Sonrió con suficiencia, sin contestarme. Tranquila a ese respecto, continué.

-Debo suponer que estoy hablando con el misterioso Número Ocho. Me imagino que llevas siguiéndome desde Barcelona, como si te hubiera necesitado alguna vez para que me cuidas. Más bien ha sido al contrario en muchos casos, como bien recordarás. Y esto debe de ser alguna pequeña propiedad de las vuestras, ¿no? Pero hay demasiadas cosas que no entiendo. Por ejemplo, dijiste que a Jaume le preocupa más Guillaume que los rumores que le han llegado de que preparamos una especie de rebelión a nivel europeo. Necesito que me aclares esto.

Fue más contundente de lo que yo le conocía cuando concluyó:

-Después. Ahora necesitas descansar –se levantó y pretendía marcharse, pero yo le atrapé por una manga de su túnica.

-Estás soñando si pretendes dejarme así con esta intriga y después de tanto tiempo –creo que mi mirada dura le obligó a volverse a sentar a mi lado. O, al menos, le convenció-. Hay muchos temas que deberías explicarme. Y otros muchos, sencillamente, que al menos deberías contarme. No sé cuántos meses hace desde la última vez que te vi, ni cómo ha sido tu vida antes de volver a las tierras de la Corona de Aragón; no tengo la más mínima idea.

Él me miró con su habitual mirada dulce, algo paternal.
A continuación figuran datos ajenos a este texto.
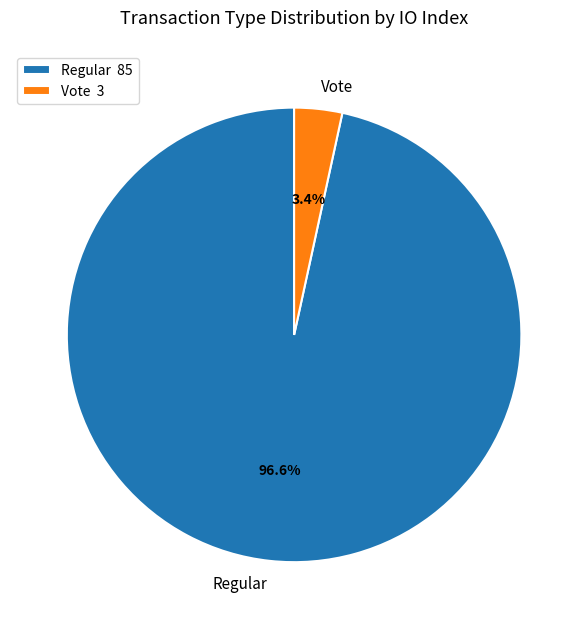

Is there a majority slice in this chart?

Yes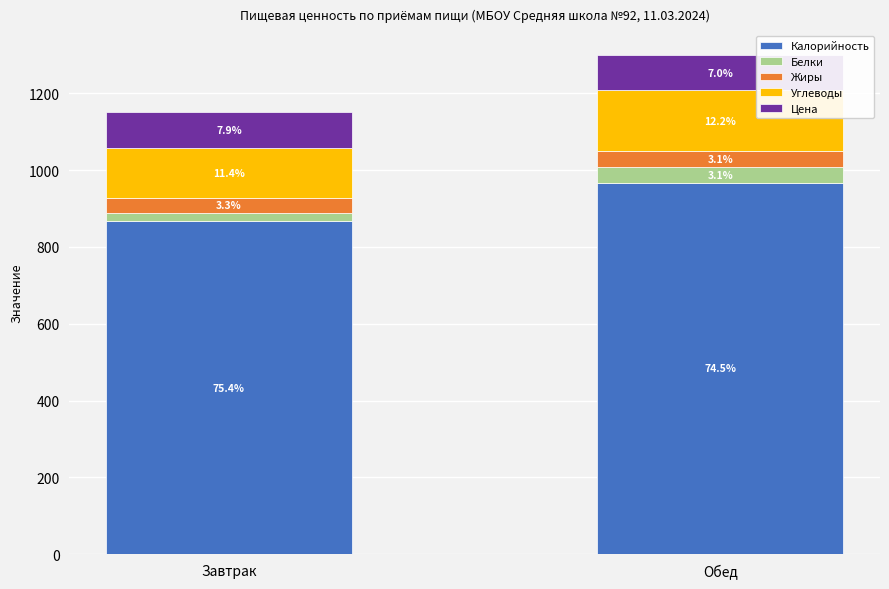

Are the bars horizontal?

No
-Es una historia demasiada larga. Larga, triste e increíble.

-Por eso mismo necesito saberla –aduje-. ¿Cómo podría entenderte, ayudarte, si no? Maldita sea. La culpa la tienes tú, tú y tú solito. Nos iba muy bien, formábamos un buen equipo, como esta noche mismo hemos demostrado. Y me dejaste por esos aburridos fanáticos y por tu absurda persecución de reliquias, o de lo que sea. Símbolos, más símbolos de los que atan las voluntades de las personas. Como cuando en la España del siglo XXI matan toros por la sacrosanta unidad del país. Nunca lo entenderé. ¿Por qué? Habías renunciado a tus votos. ¿O tal vez nunca lo hiciste? ¿O fuiste siempre un espía, siempre un traidor, buscando aprovecharte de mí de una manera que aún no alcanzo a descifrar, a la mayor gloria, poder y riqueza de tu orden. No me lo explicaste la última vez que te vi. Y necesito saberlo.

Él no me respondió. Sentí que el sueño me vencía.
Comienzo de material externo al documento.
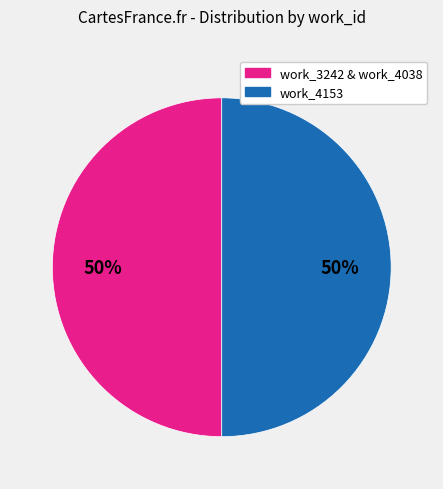

How many segments does this pie chart have?

2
El mañana sobrevino entre brumas cuando me desperté, sola, en la habitación. Pude incorporarme sin dolor pero con una sensación de vacío que me ahogaba, y a la luz de la luz otoñal que entraba por la ventana, pintada de dorado, vi que la puerta se abría, y Joana, mi amiga la herrera, entró por ella.

  -Recibí el aviso de un mensajero de esta casa en que me avisaba de que te hallabas herida y me apresuré a venir –me dijo, después de darme un abrazo- y he venido lo más rápido que he podido, sin pararme ni a descansar. Me alegro de verte bien, estaba muy asustada. Por cierto, Isabel te manda recuerdos, no ha podido dejar su taberna. Y también traigo una carta para ti que me dio el mismo misterioso mensajero.

En el lacre destacaba un sello con un enorme número ocho.